**Brief:** Quote the lines verbatim, starting with the first line of the records and going on through the line that contains "109: (116, 118)", both included.
((
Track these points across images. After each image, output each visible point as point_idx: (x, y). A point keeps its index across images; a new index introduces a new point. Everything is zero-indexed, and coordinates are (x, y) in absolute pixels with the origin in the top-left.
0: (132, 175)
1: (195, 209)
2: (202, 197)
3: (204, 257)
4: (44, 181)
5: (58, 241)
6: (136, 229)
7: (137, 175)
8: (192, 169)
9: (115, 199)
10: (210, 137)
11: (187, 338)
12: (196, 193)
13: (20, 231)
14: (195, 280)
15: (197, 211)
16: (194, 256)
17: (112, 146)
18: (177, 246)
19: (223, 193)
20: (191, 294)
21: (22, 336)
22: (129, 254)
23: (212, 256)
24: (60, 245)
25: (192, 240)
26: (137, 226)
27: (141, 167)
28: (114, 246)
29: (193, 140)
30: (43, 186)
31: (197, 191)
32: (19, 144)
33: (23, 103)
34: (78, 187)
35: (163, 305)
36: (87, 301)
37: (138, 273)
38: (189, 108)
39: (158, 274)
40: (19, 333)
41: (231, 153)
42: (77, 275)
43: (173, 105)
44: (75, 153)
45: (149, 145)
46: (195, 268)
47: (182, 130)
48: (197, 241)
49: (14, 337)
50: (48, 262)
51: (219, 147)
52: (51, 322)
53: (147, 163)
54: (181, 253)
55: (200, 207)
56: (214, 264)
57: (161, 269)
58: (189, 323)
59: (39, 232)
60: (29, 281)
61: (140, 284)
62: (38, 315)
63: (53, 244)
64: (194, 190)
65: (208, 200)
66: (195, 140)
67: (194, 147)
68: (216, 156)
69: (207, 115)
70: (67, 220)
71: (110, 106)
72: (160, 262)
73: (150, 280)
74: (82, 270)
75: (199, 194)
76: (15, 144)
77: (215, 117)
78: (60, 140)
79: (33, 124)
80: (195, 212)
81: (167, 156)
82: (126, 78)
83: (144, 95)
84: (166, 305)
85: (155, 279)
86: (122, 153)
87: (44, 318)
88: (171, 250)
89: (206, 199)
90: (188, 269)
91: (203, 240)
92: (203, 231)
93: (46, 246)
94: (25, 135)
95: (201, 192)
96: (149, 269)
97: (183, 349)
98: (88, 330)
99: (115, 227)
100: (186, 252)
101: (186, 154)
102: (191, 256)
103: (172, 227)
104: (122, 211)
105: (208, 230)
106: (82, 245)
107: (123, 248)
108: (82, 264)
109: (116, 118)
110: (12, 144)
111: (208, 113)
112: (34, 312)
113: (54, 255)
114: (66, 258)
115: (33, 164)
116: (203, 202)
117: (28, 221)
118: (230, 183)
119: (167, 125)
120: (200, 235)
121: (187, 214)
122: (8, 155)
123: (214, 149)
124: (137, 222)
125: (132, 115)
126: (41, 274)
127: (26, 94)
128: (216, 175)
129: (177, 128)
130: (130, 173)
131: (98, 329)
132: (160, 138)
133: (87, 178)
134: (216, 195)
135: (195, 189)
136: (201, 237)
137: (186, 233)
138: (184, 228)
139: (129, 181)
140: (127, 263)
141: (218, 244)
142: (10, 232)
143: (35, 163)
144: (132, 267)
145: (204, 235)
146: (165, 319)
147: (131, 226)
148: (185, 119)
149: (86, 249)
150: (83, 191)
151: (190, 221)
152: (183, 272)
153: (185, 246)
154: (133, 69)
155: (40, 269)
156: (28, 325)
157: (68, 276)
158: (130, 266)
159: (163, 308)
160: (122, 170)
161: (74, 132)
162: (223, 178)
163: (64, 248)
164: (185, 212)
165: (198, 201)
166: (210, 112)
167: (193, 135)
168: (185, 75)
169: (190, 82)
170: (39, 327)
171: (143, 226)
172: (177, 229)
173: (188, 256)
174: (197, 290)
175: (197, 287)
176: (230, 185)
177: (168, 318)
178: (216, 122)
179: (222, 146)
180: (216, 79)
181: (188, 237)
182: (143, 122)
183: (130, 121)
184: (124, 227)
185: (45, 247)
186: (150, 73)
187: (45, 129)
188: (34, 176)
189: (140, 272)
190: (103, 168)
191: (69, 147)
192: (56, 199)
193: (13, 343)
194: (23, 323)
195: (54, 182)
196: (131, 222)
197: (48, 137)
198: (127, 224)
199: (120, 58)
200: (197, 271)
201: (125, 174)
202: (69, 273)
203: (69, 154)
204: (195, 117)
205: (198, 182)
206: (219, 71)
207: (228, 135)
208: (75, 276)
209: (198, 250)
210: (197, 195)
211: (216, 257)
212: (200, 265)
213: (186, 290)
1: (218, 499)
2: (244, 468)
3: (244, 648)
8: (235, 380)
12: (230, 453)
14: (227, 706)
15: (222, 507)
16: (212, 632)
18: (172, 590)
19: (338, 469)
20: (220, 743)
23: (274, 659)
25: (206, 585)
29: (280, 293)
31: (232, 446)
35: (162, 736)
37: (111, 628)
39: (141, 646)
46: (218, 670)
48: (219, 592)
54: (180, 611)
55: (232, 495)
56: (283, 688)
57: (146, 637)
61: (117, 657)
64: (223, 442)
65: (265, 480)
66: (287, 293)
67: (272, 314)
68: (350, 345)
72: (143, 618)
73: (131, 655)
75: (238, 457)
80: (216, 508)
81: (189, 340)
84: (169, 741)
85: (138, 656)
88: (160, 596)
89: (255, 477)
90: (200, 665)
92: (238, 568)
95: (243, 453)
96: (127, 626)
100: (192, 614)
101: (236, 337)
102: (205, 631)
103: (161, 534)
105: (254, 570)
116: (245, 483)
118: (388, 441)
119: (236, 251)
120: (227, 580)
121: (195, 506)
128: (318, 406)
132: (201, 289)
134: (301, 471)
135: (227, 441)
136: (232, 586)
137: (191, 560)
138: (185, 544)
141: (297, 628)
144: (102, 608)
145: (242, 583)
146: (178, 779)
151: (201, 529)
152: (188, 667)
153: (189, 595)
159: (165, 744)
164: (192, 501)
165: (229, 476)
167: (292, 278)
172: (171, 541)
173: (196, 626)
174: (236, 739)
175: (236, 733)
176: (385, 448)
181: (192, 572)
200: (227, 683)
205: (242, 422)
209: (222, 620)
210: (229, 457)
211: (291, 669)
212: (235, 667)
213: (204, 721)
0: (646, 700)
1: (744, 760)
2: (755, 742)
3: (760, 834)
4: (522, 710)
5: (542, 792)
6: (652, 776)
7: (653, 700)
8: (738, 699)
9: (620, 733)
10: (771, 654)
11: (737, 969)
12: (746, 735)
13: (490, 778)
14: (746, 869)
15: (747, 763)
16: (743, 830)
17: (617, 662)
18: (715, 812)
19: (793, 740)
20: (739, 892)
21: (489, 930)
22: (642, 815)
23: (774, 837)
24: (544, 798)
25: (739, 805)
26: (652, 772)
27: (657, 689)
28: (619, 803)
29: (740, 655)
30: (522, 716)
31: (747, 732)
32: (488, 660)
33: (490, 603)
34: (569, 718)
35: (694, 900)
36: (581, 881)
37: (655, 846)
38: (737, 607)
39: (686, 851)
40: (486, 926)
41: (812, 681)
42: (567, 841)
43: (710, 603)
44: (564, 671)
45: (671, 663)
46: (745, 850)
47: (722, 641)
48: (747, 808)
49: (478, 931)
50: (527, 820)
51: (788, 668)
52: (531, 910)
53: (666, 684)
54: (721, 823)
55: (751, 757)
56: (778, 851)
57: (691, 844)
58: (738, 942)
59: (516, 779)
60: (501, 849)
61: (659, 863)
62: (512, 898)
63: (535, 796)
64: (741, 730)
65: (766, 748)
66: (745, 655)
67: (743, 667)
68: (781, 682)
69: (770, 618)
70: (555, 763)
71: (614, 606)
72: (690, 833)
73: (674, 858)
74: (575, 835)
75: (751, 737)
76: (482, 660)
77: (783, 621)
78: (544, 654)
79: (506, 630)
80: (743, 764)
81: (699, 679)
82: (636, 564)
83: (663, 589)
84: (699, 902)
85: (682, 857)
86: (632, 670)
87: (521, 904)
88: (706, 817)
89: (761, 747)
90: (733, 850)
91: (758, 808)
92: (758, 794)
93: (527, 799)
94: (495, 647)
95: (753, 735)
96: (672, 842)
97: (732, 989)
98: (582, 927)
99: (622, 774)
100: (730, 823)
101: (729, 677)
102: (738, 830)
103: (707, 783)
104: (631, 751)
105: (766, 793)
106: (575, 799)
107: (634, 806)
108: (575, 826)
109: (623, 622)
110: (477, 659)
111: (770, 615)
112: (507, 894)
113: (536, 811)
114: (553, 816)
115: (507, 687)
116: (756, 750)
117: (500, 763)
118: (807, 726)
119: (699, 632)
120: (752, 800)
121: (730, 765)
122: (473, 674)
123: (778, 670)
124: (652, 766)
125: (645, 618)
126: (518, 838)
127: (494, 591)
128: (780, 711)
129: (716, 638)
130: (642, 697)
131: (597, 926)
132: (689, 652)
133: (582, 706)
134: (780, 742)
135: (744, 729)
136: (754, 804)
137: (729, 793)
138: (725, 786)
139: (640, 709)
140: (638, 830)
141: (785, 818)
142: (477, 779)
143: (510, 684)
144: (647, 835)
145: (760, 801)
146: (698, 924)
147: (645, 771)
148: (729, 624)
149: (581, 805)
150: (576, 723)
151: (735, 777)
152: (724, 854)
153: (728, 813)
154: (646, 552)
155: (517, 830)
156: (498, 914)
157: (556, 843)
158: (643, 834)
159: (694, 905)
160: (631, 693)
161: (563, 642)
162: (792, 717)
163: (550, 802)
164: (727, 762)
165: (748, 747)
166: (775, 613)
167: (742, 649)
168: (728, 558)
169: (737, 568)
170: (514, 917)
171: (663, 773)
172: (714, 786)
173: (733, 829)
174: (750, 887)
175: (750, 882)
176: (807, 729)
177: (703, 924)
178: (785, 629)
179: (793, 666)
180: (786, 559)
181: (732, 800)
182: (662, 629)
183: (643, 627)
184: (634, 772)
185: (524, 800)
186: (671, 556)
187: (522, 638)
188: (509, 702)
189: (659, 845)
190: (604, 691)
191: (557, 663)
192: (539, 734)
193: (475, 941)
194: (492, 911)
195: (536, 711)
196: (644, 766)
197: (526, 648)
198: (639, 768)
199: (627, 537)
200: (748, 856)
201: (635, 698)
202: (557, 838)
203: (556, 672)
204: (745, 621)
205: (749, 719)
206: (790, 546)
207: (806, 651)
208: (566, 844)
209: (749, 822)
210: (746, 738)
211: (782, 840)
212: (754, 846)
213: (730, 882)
))
**Problem solution:**
Track these points across images. After each image, output each visible point as point_idx: (x, y). A point keeps its index across images; a new index introduces a new point. Everything is zero-indexed, and coordinates are (x, y) in absolute pixels with the origin in the top-left.
0: (132, 175)
1: (195, 209)
2: (202, 197)
3: (204, 257)
4: (44, 181)
5: (58, 241)
6: (136, 229)
7: (137, 175)
8: (192, 169)
9: (115, 199)
10: (210, 137)
11: (187, 338)
12: (196, 193)
13: (20, 231)
14: (195, 280)
15: (197, 211)
16: (194, 256)
17: (112, 146)
18: (177, 246)
19: (223, 193)
20: (191, 294)
21: (22, 336)
22: (129, 254)
23: (212, 256)
24: (60, 245)
25: (192, 240)
26: (137, 226)
27: (141, 167)
28: (114, 246)
29: (193, 140)
30: (43, 186)
31: (197, 191)
32: (19, 144)
33: (23, 103)
34: (78, 187)
35: (163, 305)
36: (87, 301)
37: (138, 273)
38: (189, 108)
39: (158, 274)
40: (19, 333)
41: (231, 153)
42: (77, 275)
43: (173, 105)
44: (75, 153)
45: (149, 145)
46: (195, 268)
47: (182, 130)
48: (197, 241)
49: (14, 337)
50: (48, 262)
51: (219, 147)
52: (51, 322)
53: (147, 163)
54: (181, 253)
55: (200, 207)
56: (214, 264)
57: (161, 269)
58: (189, 323)
59: (39, 232)
60: (29, 281)
61: (140, 284)
62: (38, 315)
63: (53, 244)
64: (194, 190)
65: (208, 200)
66: (195, 140)
67: (194, 147)
68: (216, 156)
69: (207, 115)
70: (67, 220)
71: (110, 106)
72: (160, 262)
73: (150, 280)
74: (82, 270)
75: (199, 194)
76: (15, 144)
77: (215, 117)
78: (60, 140)
79: (33, 124)
80: (195, 212)
81: (167, 156)
82: (126, 78)
83: (144, 95)
84: (166, 305)
85: (155, 279)
86: (122, 153)
87: (44, 318)
88: (171, 250)
89: (206, 199)
90: (188, 269)
91: (203, 240)
92: (203, 231)
93: (46, 246)
94: (25, 135)
95: (201, 192)
96: (149, 269)
97: (183, 349)
98: (88, 330)
99: (115, 227)
100: (186, 252)
101: (186, 154)
102: (191, 256)
103: (172, 227)
104: (122, 211)
105: (208, 230)
106: (82, 245)
107: (123, 248)
108: (82, 264)
109: (116, 118)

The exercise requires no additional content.